Golpes na compra e logística de medicamentos

"Nesse meio tempo, a gente encontra pessoas boas e ruins". Um exemplo de boas pessoas, é o grupo de veterinários de São Paulo que ajudou Mirele a conseguir comprar e receber os medicamentos em grandes quantidades. "Eles se prontificaram a fazer um movimento para trazer essa medicação".

Mas, Mirele conta que há também pessoas que começam querendo ajudar e depois dificultam a logística de chegada dos medicamentos. "Tentam aplicar golpes na gente, quando está tudo certo pedem cada vez mais dinheiro para fazer o medicamento chegar. Está bem difícil de conseguir fazer com que essas medicações cheguem para a gente. Aos poucos está chegando, mas sai muito rápido".
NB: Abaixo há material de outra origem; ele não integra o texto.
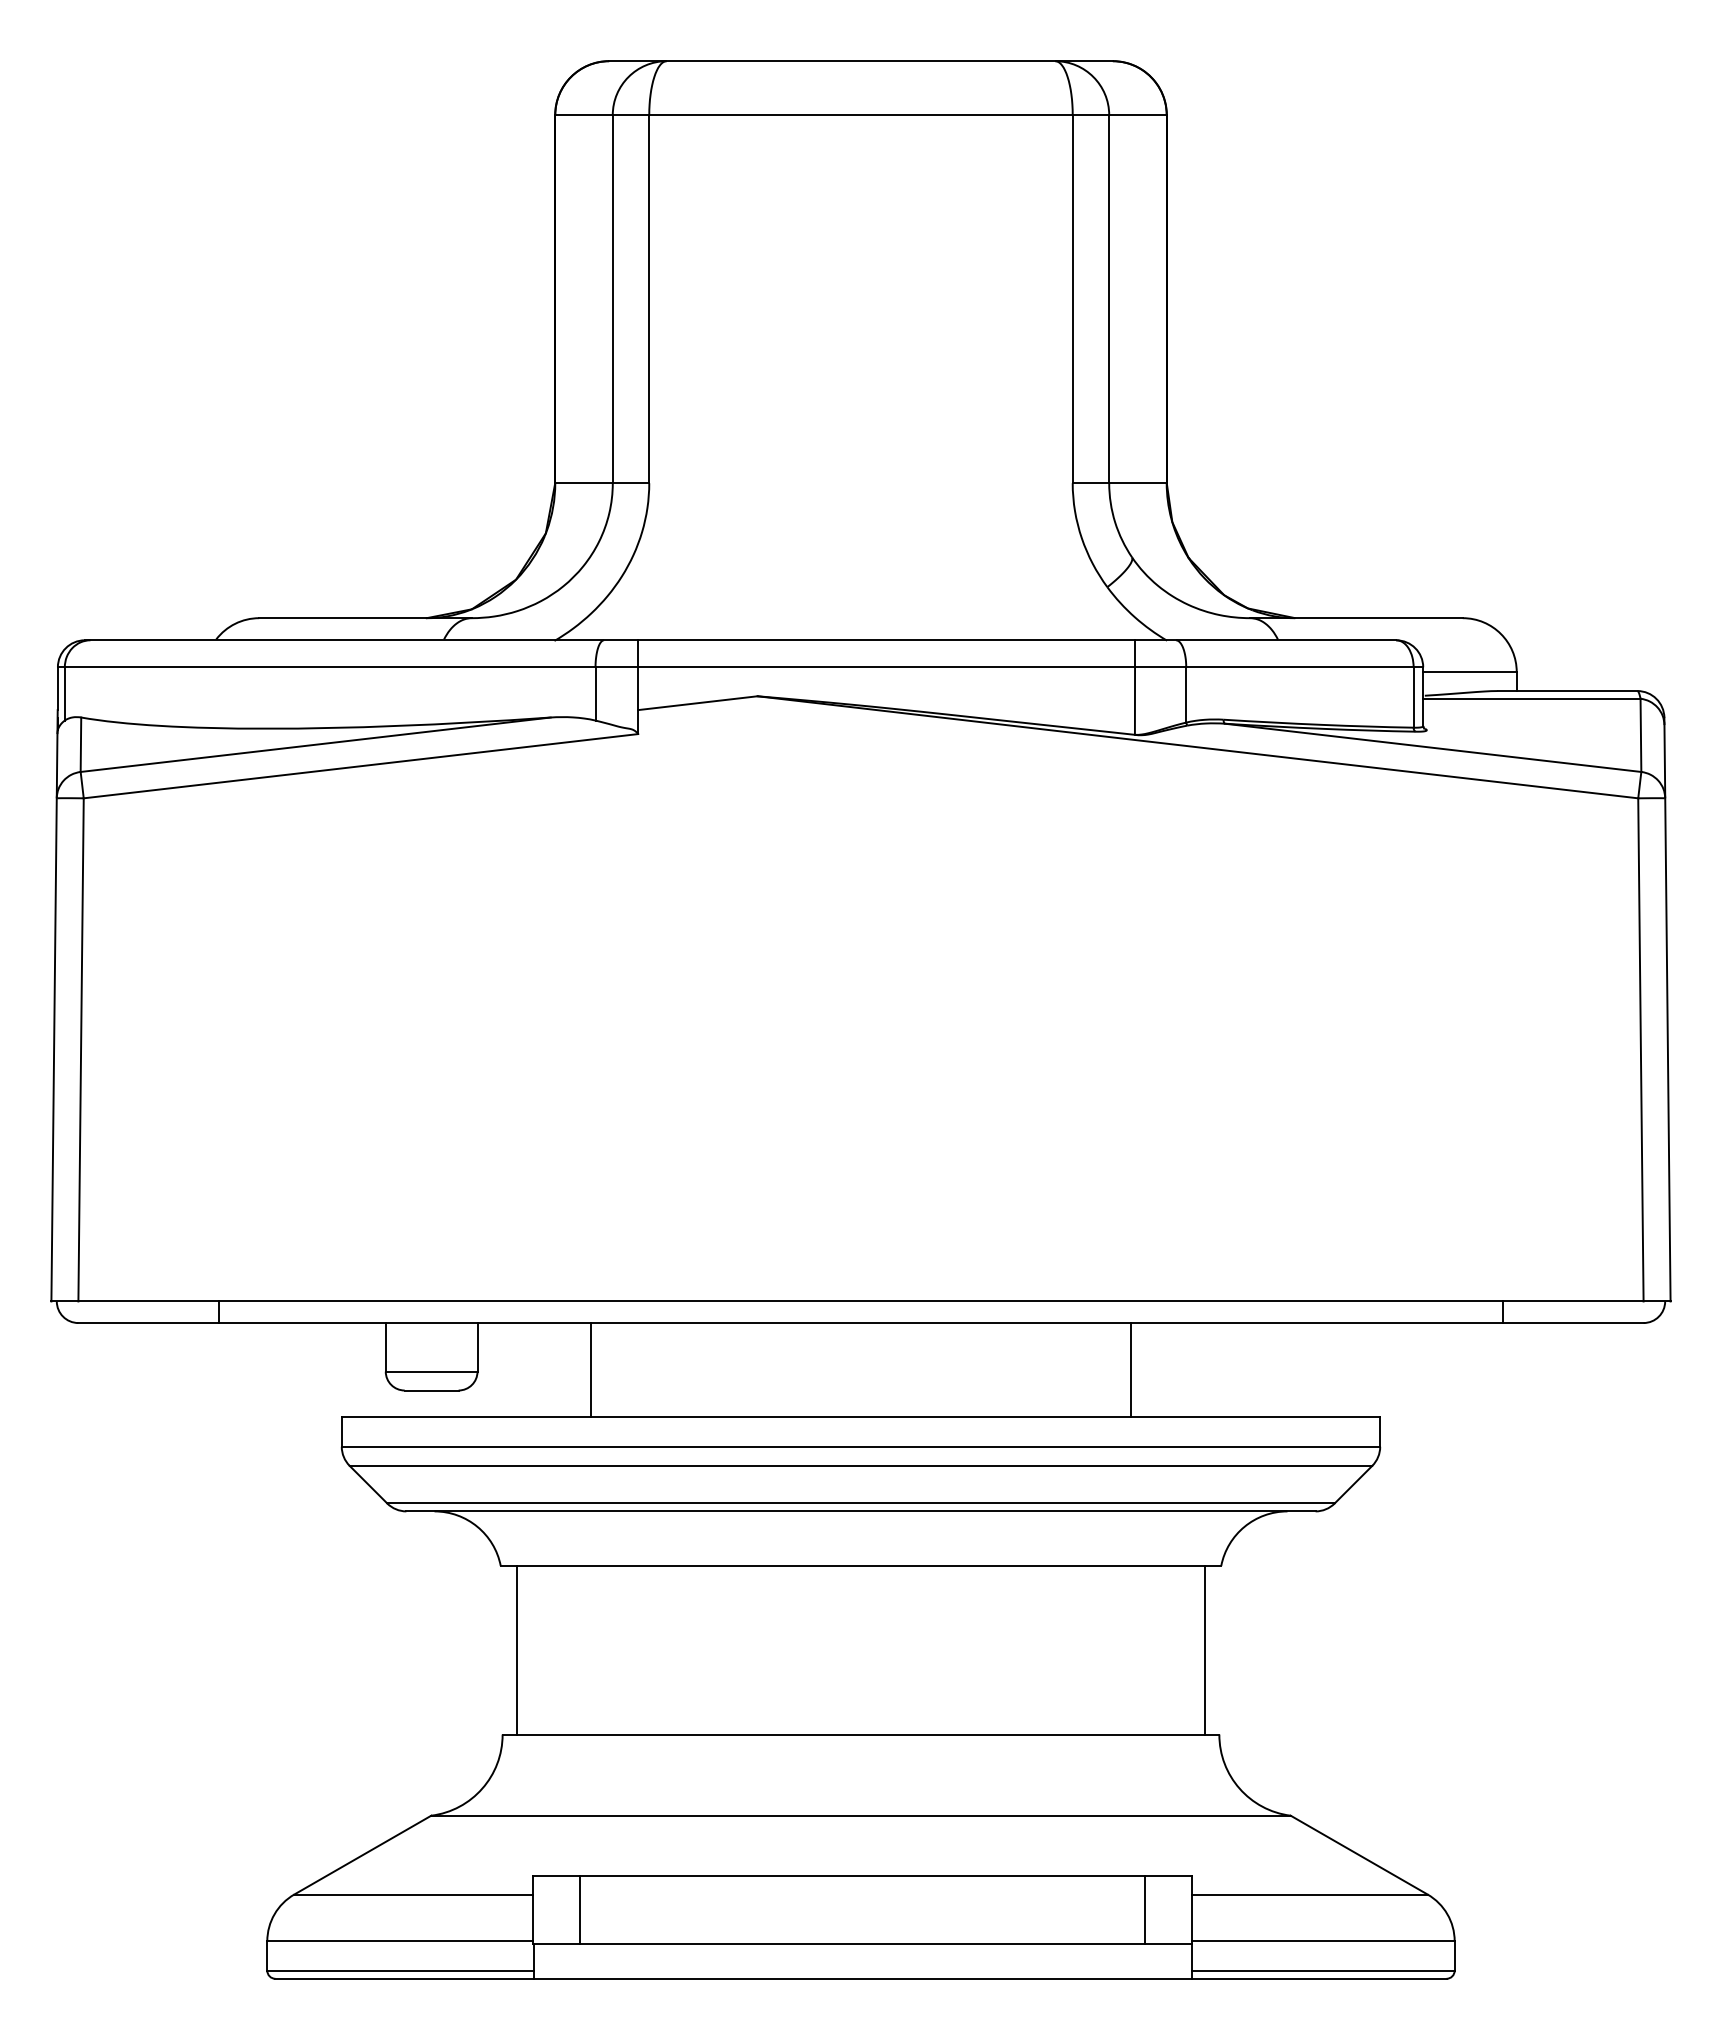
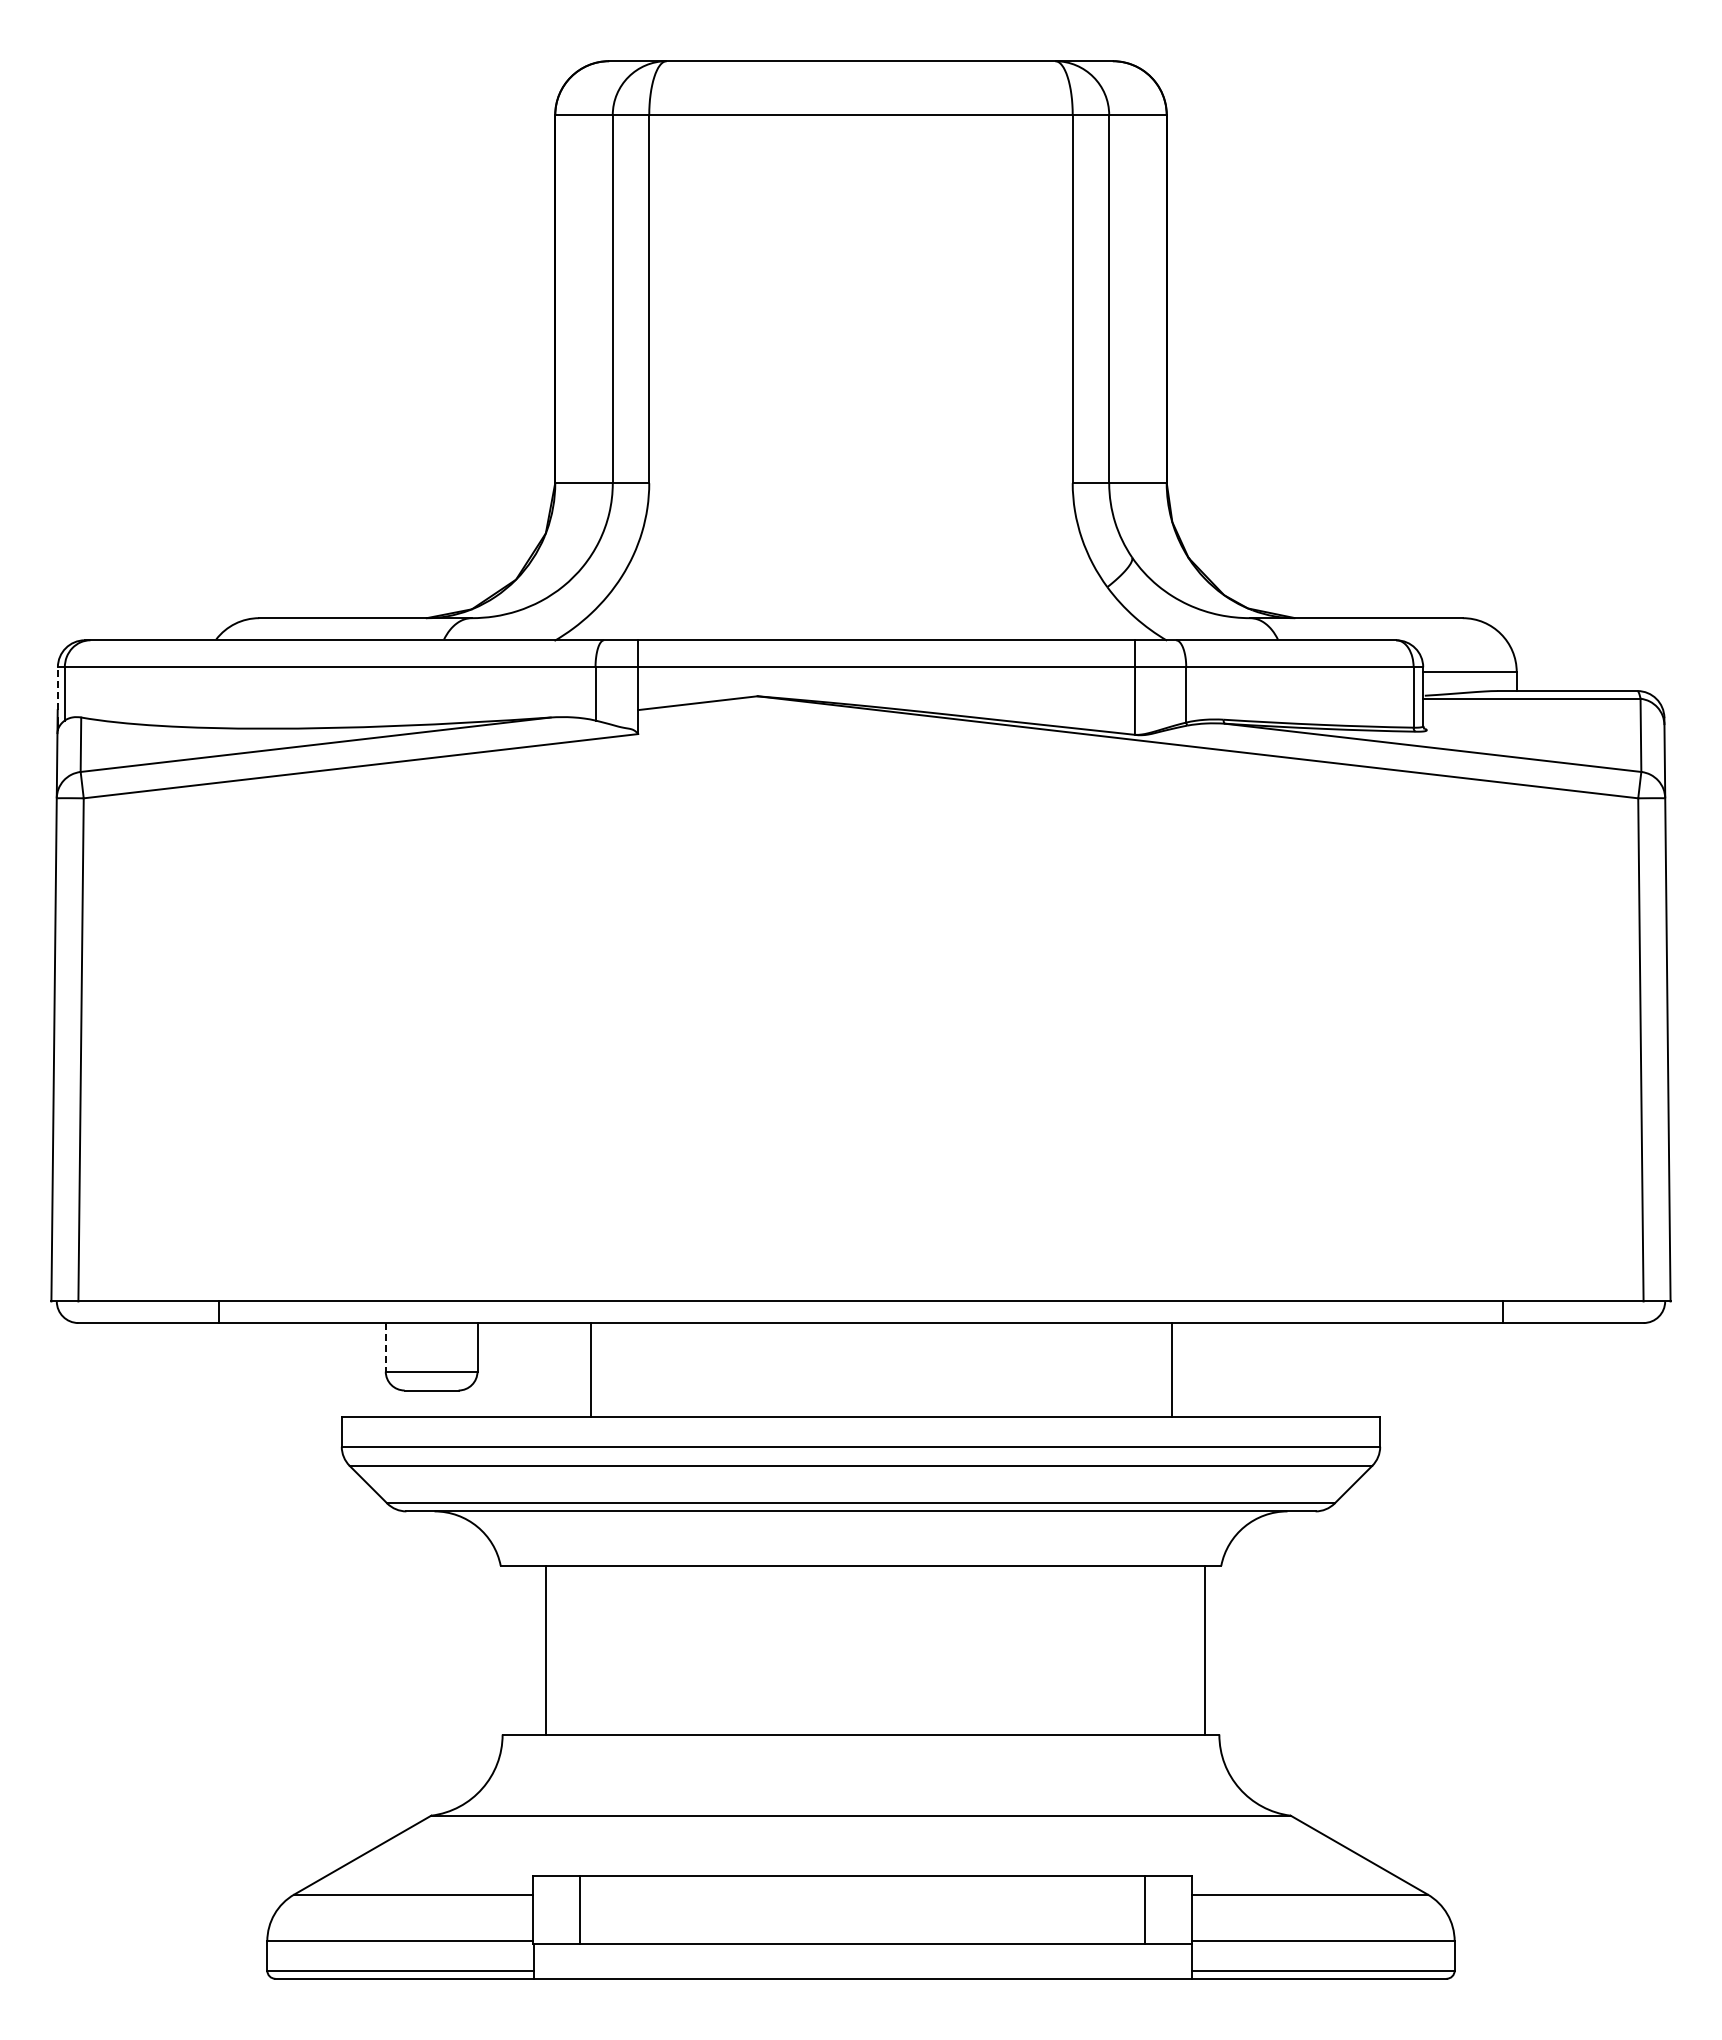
line at (57, 688): solid -> dashed
line at (385, 1347): solid -> dashed
line at (1130, 1370) position: (1130, 1370) -> (1171, 1370)
line at (517, 1649) position: (517, 1649) -> (546, 1649)
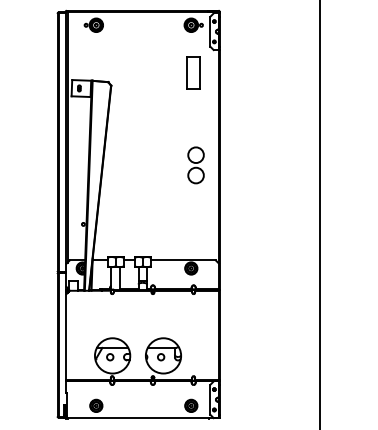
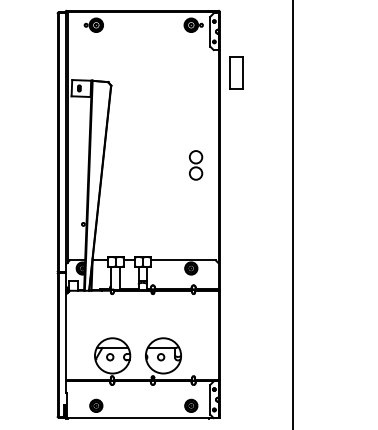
part at (193, 72) position: (193, 72) -> (236, 72)
part at (195, 165) size: 18x39 px -> 16x31 px
line at (320, 214) position: (320, 214) -> (293, 214)
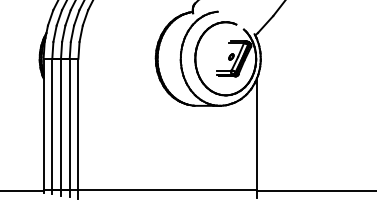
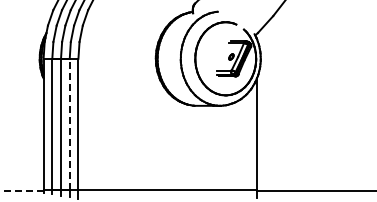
line at (69, 123): solid -> dashed
line at (21, 191): solid -> dashed
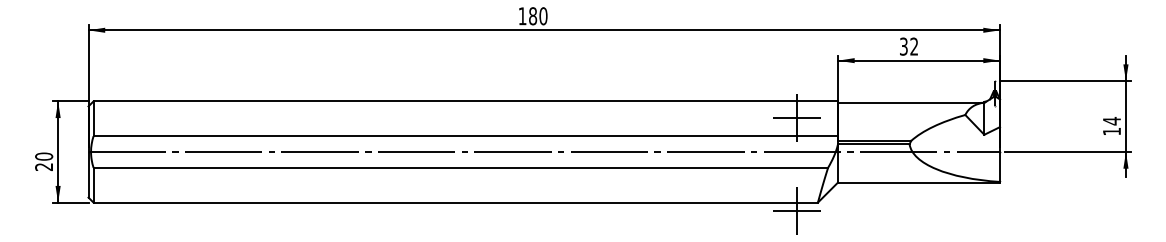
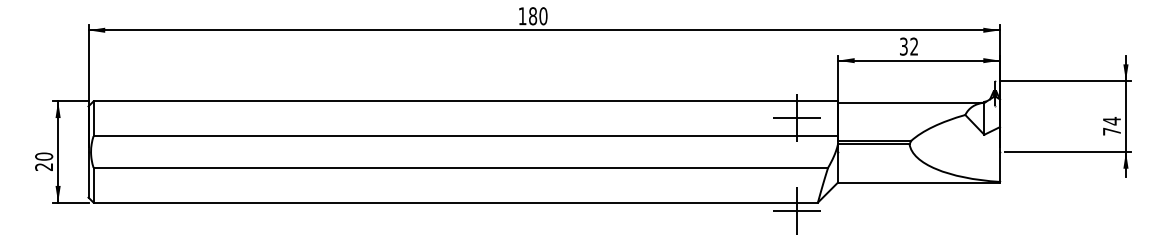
text at (1111, 131): 14 -> 74
line at (544, 152): present -> none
"A gente compra com o valor do pix que as pessoas estão fazendo para nos ajudar. A gente conta com a boa ajuda e boa vontade de outras pessoas, outros veterinários. Chega aqui e a gente estoca os medicamentos controlados em locais específicos porque a gente não tem nem um local onde a gente possa deixar chaveado".
Mirele Fuhr
Neurofisiatra

medicamentos para animais no Rio Grande do Sul
Legenda: Os medicamentos e suprimentos para os animais ficam organizados em estantes
Foto: Reprodução/Mirele Fuhr

Problema futuro: o destino dos cães resgatados

Mirele desabafa ainda sobre o medo desses animais não serem adotados. "Muitas famílias não vão poder voltar para os seus lares e não vão mais querer esses cães". 

"A gente tem um problema que preferimos não pensar ainda, mas é se a gente vai conseguir pessoas que façam lar temporário para esses animais. Que adotem, momentaneamente. E se ninguém quiser esses animais depois? Vai ter muito cachorro e gato. Estamos fazendo de tudo para salvar todos. Nem todos estamos conseguindo, alguns tratamentos são muito longos, mas estamos fazendo o possível e o impossível para conseguir manter todos com oportunidade de viver".
Mirele Fuhr
Neurofisiatra

"A gente precisa de toda ajuda, precisamos de tudo, de qualquer pessoa que ajude com qualquer coisa. Precisamos da empatia e hoje o meu pensamento, o que eu preciso é que as pessoas não desistam da gente", conclui.